MPEG signifie Moving Picture Experts Group. Ils ont construit les normes de compression pour les vidéos en mouvement. Pensez aux DVD ou aux flux HDTV. L’objectif était toujours le même : minimiser les données à transmettre. Mais ils ne se sont pas arrêtés à la vidéo.
Ils ont regardé le son.
Cela a conduit à MPEG Audio Layer-3. Nous l’appelons MP3. Le format réduit le nombre d’octets dans une chanson. Cela se fait sans provoquer de baisse de qualité audible. Une piste de CD de 32 Mo est réduite à environ 3 Mo. C’est une réduction massive. Comment est-ce possible ?
La science derrière le psy
Pour créer un bon algorithme de compression sonore, les ingénieurs ont étudié l’audition humaine. Ils ont utilisé les caractéristiques de l’oreille comme guide. L’oreille humaine a des limites. Il ignore certaines fréquences. Il perçoit mieux certaines tonalités que d’autres.
Les chercheurs ont réalisé qu’ils pouvaient cacher des données dans ces angles morts.
Si vous supprimez des parties d’une chanson que l’oreille ne remarquera pas, la qualité n’en souffrira pas.
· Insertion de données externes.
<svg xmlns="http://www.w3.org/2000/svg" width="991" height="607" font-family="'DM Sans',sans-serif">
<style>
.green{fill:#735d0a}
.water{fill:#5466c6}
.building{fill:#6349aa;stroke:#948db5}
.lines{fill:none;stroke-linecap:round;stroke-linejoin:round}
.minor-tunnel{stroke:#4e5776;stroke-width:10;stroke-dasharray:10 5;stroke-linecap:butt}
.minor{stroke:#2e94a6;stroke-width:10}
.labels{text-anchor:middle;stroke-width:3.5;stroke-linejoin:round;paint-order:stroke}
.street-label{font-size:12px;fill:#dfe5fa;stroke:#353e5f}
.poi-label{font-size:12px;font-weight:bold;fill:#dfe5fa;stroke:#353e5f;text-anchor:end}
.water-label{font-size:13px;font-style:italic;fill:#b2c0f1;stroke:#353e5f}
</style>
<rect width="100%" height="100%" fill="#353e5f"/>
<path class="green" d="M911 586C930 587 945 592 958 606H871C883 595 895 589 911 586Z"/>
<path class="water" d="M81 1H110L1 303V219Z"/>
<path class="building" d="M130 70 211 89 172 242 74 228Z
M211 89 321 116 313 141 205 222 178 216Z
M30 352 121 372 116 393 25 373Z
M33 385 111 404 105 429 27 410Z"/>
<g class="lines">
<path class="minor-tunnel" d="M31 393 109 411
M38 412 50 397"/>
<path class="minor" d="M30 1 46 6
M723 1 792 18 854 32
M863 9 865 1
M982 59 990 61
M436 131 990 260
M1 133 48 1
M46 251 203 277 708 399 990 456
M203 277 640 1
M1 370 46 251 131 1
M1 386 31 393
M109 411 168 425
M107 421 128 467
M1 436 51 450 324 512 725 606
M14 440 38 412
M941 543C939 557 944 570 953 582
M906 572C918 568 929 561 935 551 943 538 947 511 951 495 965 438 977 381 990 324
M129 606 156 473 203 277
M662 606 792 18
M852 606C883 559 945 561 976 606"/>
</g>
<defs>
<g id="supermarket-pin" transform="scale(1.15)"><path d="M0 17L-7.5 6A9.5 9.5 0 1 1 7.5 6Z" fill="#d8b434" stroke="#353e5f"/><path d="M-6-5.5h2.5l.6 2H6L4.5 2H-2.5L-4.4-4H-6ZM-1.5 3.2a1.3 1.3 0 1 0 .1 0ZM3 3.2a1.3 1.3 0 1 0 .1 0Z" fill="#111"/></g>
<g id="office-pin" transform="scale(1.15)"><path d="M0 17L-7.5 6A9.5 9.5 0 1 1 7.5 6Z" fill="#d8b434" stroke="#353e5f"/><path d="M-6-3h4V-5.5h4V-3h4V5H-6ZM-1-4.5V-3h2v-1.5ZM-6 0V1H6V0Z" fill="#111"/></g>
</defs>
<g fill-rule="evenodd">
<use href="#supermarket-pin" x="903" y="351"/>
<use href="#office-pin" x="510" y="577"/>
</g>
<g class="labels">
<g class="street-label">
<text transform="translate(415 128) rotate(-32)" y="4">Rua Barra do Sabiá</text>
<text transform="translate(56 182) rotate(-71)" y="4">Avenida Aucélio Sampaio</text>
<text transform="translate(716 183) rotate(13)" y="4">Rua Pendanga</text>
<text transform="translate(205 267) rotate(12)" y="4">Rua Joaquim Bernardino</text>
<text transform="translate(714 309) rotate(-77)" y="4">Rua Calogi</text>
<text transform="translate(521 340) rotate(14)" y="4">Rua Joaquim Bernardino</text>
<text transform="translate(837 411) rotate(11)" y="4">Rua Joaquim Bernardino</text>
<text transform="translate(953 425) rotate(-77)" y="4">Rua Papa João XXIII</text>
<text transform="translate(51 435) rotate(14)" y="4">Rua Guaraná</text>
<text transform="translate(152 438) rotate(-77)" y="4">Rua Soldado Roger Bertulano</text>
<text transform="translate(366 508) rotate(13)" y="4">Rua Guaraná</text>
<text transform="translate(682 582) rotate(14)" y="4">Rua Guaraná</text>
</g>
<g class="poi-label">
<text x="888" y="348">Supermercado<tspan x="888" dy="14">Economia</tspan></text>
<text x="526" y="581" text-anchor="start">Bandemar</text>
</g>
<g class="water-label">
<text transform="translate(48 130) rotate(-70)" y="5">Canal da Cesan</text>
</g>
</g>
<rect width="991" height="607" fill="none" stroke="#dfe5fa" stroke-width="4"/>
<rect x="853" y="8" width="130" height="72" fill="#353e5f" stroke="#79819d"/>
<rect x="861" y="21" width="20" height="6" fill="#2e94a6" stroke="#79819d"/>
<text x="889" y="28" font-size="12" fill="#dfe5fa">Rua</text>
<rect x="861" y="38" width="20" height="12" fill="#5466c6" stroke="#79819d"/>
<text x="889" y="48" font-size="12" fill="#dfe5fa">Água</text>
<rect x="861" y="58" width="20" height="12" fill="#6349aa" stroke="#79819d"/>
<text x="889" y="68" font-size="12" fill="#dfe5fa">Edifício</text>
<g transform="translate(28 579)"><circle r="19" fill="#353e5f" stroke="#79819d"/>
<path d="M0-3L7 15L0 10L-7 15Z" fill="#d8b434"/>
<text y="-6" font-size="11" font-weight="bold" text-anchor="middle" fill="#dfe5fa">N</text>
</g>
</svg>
Pas pour l’auditeur. Vous supprimez les données inaudibles. Ensuite, vous compressez le reste à l’aide de techniques standard. Le résultat est un fichier nettement plus petit.
Est-ce que ça sonne vraiment bien ?
La version MP3 d’une chanson ne correspond pas exactement à l’original du CD. Les bits numériques sont différents. La forme d’onde est modifiée. Mais cela s’en rapproche beaucoup.
La compression audio repose sur la psychoacoustique. Si l’oreille ne l’entend pas, les données peuvent être supprimées.
C’est pourquoi les MP3 sont devenus la norme pour partager de la musique en ligne. Vous obtenez 90 % de la qualité pour 10 % du coût de stockage. Cela fonctionne parce qu’il exploite les faiblesses de la perception humaine. Nous acceptons le compromis. Nous l’avons toujours fait.